Acute myeloid leukemia (AML) is a group of neoplasms arising from precursor cells committed to the myeloid cell-line differentiation. All of them are characterized by clonal expansion of myeloid blasts. AML manifests by fever, pallor, anemia, hemorrhages and recurrent infections.
Annual incidence rate of AML is estimated to be 1/33,000-1/25,000 in Europe.
Although, AML can occur at any age, it is typically a disease affecting elder people, usually more than 65 years. The main clinical picture consists of a short time period with pallor, fatigue, fever, infections and hemorrhages. Presence of all these features is not compulsory. Central nervous system infiltration is uncommon and mainly related with monocytic variants. Extramedullary accumulation of myeloid blasts in different tissues, mainly skin, can be observed and is known as myeloid sarcoma (see this term). Testes are usually not affected.
Pathogenesis of AML is still unclear but a two-hit model has been suggested as the probable mechanism for leukemogenesis. That means that AML could be the consequence of at least 2 different types of gene mutations. Class I mutations resulting in proliferative advantage while the class II mutations alter the normal hematopoietic differentiation. Examples of class I mutations are those of FLT3-ITD or KIT mutations. Class II mutations include CEBPA mutations. Controversy is also still in the type of cell from which AML arises. While data supporting progenitor cells committed to specific myeloid cell type has been reported, other studies argue in favor for a more immature stem.
Diagnosis relies on laboratory findings showing anemia, thrombocytopenia and leucopenia or leukocytosis which result from disturbed hematopoietic function due to bone marrow and peripheral blood infiltration by immature blast cells. Diagnosis of AML also relies on bone marrow aspirate or biopsy after the disease has been suspected. Bone marrow should have at least 20% of myeloid blasts to be considered as AML. After morphological examination, immunophenotyping of leukemic cells, cytogenetic and molecular analysis should be performed.
Differential diagnosis includes megaloblastic anaemia, myelodysplastic syndromes, acute lymphoblastic leukemia, acute biphenotypic leukemia, chronic myeloid leukemia (myeloid blast phase), and metastases of tumors such rhabdomyosarcoma and neuroblastoma (see these terms).

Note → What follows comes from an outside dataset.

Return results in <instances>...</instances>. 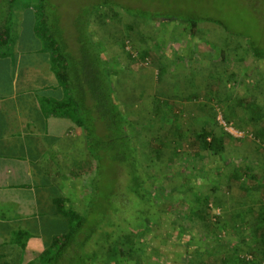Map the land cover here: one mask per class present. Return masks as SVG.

For young patients, treatment consists of an induction cycle with cytarabine plus idarubicin or daunorubicin in a typical 3 + 7 schedule with the first objective to reach complete response (CR). About 75% of the patients achieve CR, but virtually all of them will relapse if additional treatment (consolidation therapy) is not given. Based on stratification, patients can be treated with chemotherapy consolidation or allogenic hematopoietic stem cell transplantation (HSCT). Refractory or relapsed AML is treated with a second induction course adding new drugs (such gemtuzumab ozogamicin) to the standard treatment. Some drugs such as azacitidine or decitabine are available for the treatment of elderly AML patients under specific circumstances.
Prognosis varies widely according to cytogenetics, molecular findings, response to induction treatment and age, between others. Overall, long-term survivors account for 40% of young patients. For children less than 15 years, overall survival rates are 60-70%. Prognosis of elder patients is rather poor.